Die Laubblätter der Arelien stehen wechselständig. Sie sind groß und bestehen aus Blattstiel und Blattspreite (Lamina). Die Lamina ist einfach bis vierfach gefiedert, wobei die Fiedern der zweiten bis dritten Ordnung artabhängig dreiteilig sind (Aralia racemosa). Die mittlere Hauptachse der Fiederblätter (Rhachis) ist gegliedert. Es bilden sich zwischen drei und zwanzig Blattfiedern mit glatten, gewellten, gesägten oder gekerbten Blatträndern.

Die Blattfiedern tragen Trichome, die auffallend unterschiedlich sind und als Bestimmungsmerkmal dienen. Die Blätter der Gattung Aralia sind rau behaart, weich bewimpert bis flaumig oder wollig. Die Trichome sind teilweise verzweigt (Aralia humilis), zweizellig (Aralia racemosa, Aralia cordata) oder mehrzellig (Aralia elata). Aralien bilden Nebenblätter aus. Diese verwachsen mit der Basis des Blattstieles.

Blüte

Die Gesamtblütenstände der Aralien stehen end- oder seitenständig auf einem Blütenstandsschaft. Sie bestehen aus traubigen, doldigen oder kopfigen Teilblütenständen, die verzweigt und doldig, rispig oder schirmrispig zusammenstehen. Die Teilblütenstände bilden zahlreiche Blüten. Seltener bilden Aralien einen einfachen, doldigen Blütenstand aus.

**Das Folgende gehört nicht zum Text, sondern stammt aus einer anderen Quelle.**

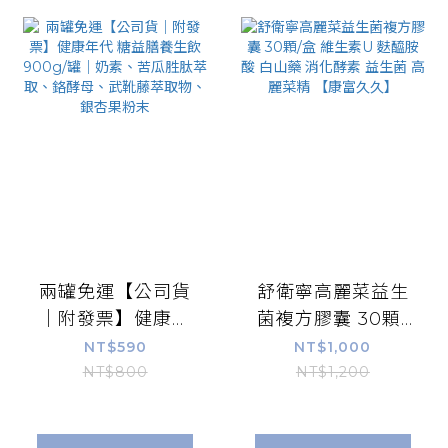
兩罐免運【公司貨
舒衛寧高麗菜益生
｜附發票】健康年
菌複方膠囊 30顆/
代 糖益膳養生飲
盒 維生素U 麩醯胺
NT$590
NT$1,000
900g/罐｜奶素、
酸 白山藥 消化酵素
NT$800
NT$1,200
苦瓜胜肽萃取、鉻
益生菌 高麗菜精
酵母、武靴藤萃取
【康富久久】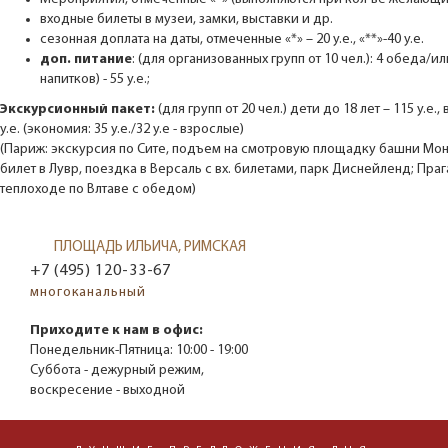
входные билеты в музеи, замки, выставки и др.
сезонная доплата на даты, отмеченные «*» – 20 у.е., «**»-40 у.е.
доп. питание
: (для организованных групп от 10 чел.): 4 обеда/и
напитков) - 55 у.е.;
Экскурсионный пакет
:
(для групп от 20 чел.) дети до 18 лет – 115 у.е.
у.е. (экономия: 35 у.е./32 у.е - взрослые)
(Париж: экскурсия по Сите, подъем на смотровую площадку башни Монп
билет в Лувр, поездка в Версаль с вх. билетами, парк Диснейленд; Праг
теплоходе по Влтаве с обедом)
ПЛОЩАДЬ ИЛЬИЧА, РИМСКАЯ
+7 (495) 120-33-67
многоканальный
Приходите к нам в офис:
Понедельник-Пятница:
10:00 - 19:00
Суббота - дежурный режим,
воскресение - выходной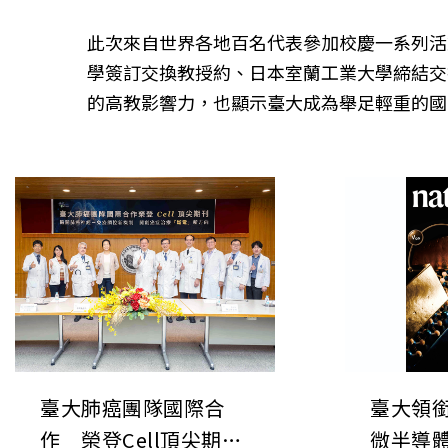
此次來自世界各地百名代表參加校慶一系列活
學簽訂交換教授約、日本室蘭工業大學締結交
的高教影響力，也顯示臺大成為舉足輕重的國
臺大肺癌團隊國際合
臺大領
作 榮登Cell頂尖期刊
微半導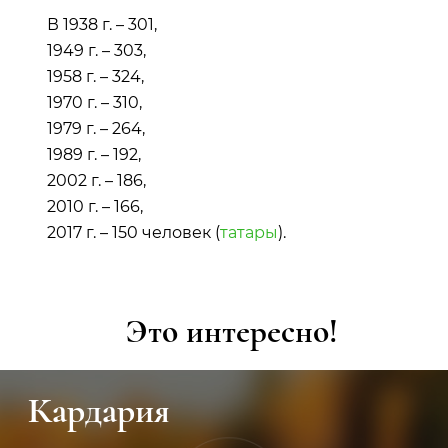
В 1938 г. – 301,
1949 г. – 303,
1958 г. – 324,
1970 г. – 310,
1979 г. – 264,
1989 г. – 192,
2002 г. – 186,
2010 г. – 166,
2017 г. – 150 человек (
татары
).
Это интересно!
Кардария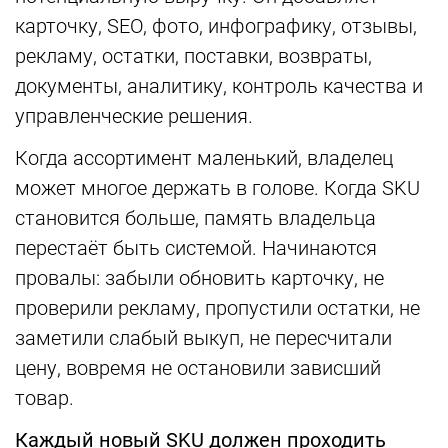
карточку, SEO, фото, инфографику, отзывы,
рекламу, остатки, поставки, возвраты,
документы, аналитику, контроль качества и
управленческие решения.
Когда ассортимент маленький, владелец
может многое держать в голове. Когда SKU
становится больше, память владельца
перестаёт быть системой. Начинаются
провалы: забыли обновить карточку, не
проверили рекламу, пропустили остатки, не
заметили слабый выкуп, не пересчитали
цену, вовремя не остановили зависший
товар.
Каждый новый SKU должен проходить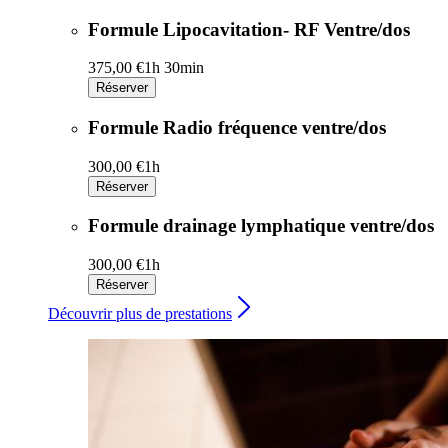
Formule Lipocavitation- RF Ventre/dos
375,00 €
1h 30min
Réserver
Formule Radio fréquence ventre/dos
300,00 €
1h
Réserver
Formule drainage lymphatique ventre/dos
300,00 €
1h
Réserver
Découvrir plus de prestations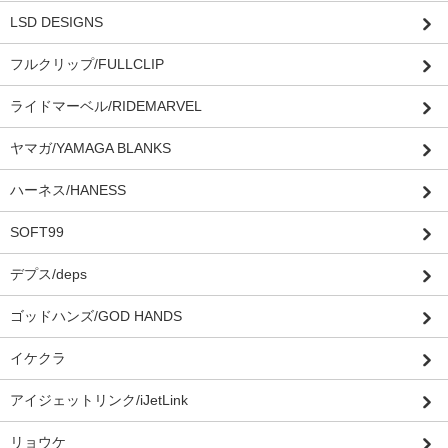
LSD DESIGNS
フルクリップ/FULLCLIP
ライドマーベル/RIDEMARVEL
ヤマガ/YAMAGA BLANKS
ハーネス/HANESS
SOFT99
デプス/deps
ゴッドハンズ/GOD HANDS
イケクラ
アイジェットリンク/iJetLink
リョウケ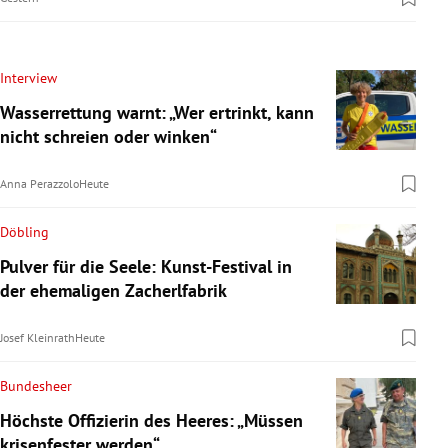
Interview
Wasserrettung warnt: „Wer ertrinkt, kann
nicht schreien oder winken“
Anna Perazzolo
Heute
Döbling
Pulver für die Seele: Kunst-Festival in
der ehemaligen Zacherlfabrik
Josef Kleinrath
Heute
Bundesheer
Höchste Offizierin des Heeres: „Müssen
krisenfester werden“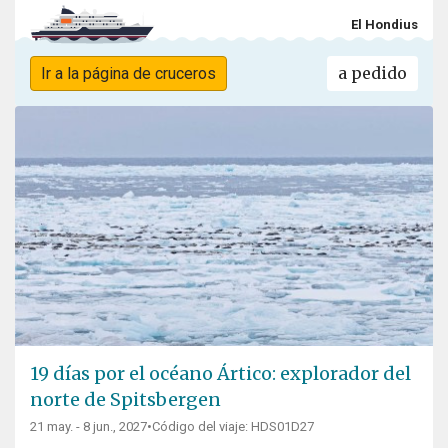
El Hondius
a pedido
Ir a la página de cruceros
19 días por el océano Ártico: explorador del
norte de Spitsbergen
21 may. - 8 jun., 2027
•
Código del viaje: HDS01D27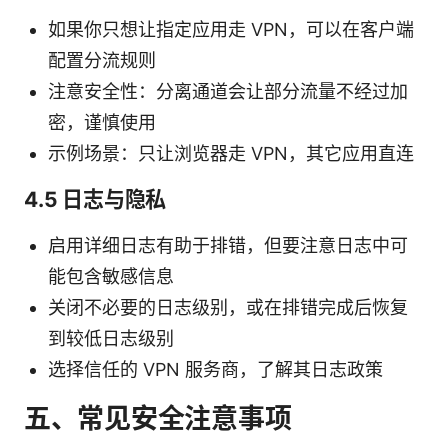
如果你只想让指定应用走 VPN，可以在客户端
配置分流规则
注意安全性：分离通道会让部分流量不经过加
密，谨慎使用
示例场景：只让浏览器走 VPN，其它应用直连
4.5 日志与隐私
启用详细日志有助于排错，但要注意日志中可
能包含敏感信息
关闭不必要的日志级别，或在排错完成后恢复
到较低日志级别
选择信任的 VPN 服务商，了解其日志政策
五、常见安全注意事项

Die Blüten bestehen aus Tragblättern (Brakteen) und Deckblättern (Brakteolen). Der Blütenstiel der Aralien ist unter dem Fruchtknoten gegliedert. Aralia-Blüten sind vorwiegend zwittrig, seltener liegt eine Andromonözie vor, bei der neben den zwittrigen Blüten funktional männliche Blüten vorhanden sind. Eine einzige Art ist zweihäusig getrenntgeschlechtig (diözisch): Aralia nudicaulis. Sie weist männliche Blüten auf, die eindeutig längere Staubfäden besitzen als ihre funktional weiblichen Blüten. Die Blüten der Aralien sind radiärsymmetrisch und fünfzählig, seltener sechs- bis zwölfzählig. Sie weisen eine doppelte Blütenhülle (Perianth) auf.

Es sind fünf, seltener bis zu zwölf Kelchblätter vorhanden, die einen Kranz mit fünf oder mehr dreieckigen oder abgerundeten, kleinen Kelchzähnen bilden. Die Kronblätter sind eiförmig und überlappen sich dachziegelartig. Die fünf bis zwölf Staubblätter stehen in einem Kreis und sind in der Blütenknospe gekrümmt. Der Fruchtknoten besteht aus fünf, seltener drei, sechs oder zwölf Fruchtblättern. Er ist unterständig und besitzt drei bis zwölf Kammern. Je nach Art bilden Aralien einen vorstehenden oder flachen Diskus aus. Die fünf bis zwölf Griffel stehen frei oder verwachsen an ihrer Basis.

Frucht

Aralien bilden beerenähnliche Steinfrüchte in kugeliger Form. Die Früchte haben zwölf Kammern und sind drei- bis fünfkantig. Sie weisen bei Reife eine dunkle Farbe zwischen purpur und schwarz auf. Eine Ausnahme bildet die Aralia henryi, deren Früchte leuchtend rot sind. Die Samen sind flach mit glatter Oberfläche und enthalten Endosperm.

Wuchs

Vertreter der Gattung Aralia sind laubabwerfend, verholzend und wachsen vorwiegend als Sträucher oder kleine Bäume. Einige Arten haben einen krautigen Wuchs und sind ausdauernd mit Rhizomen als Überdauerungsorgane. Seltener wachsen Aralien als Lianen. Die Sektion Pentapanax enthält mehrere Arten, die als Aufsitzerpflanzen (Epiphyten) wachsen. In der Sektion Dimorphanthus sind sowohl Stamm als auch Äste der Pflanzen mit Stacheln bewehrt.

Verbreitung

Aralien kommen mit ihren 71 Arten vorwiegend in Asien, besonders in China und Südostasien vor. 14 von den 71 Arten sind in Süd- und Nordamerika beheimatet.

Nutzung

Weniger Arten aus der Gattung Aralia finden als Zierpflanze in Gärten oder als Zimmerpflanzen Verwendung.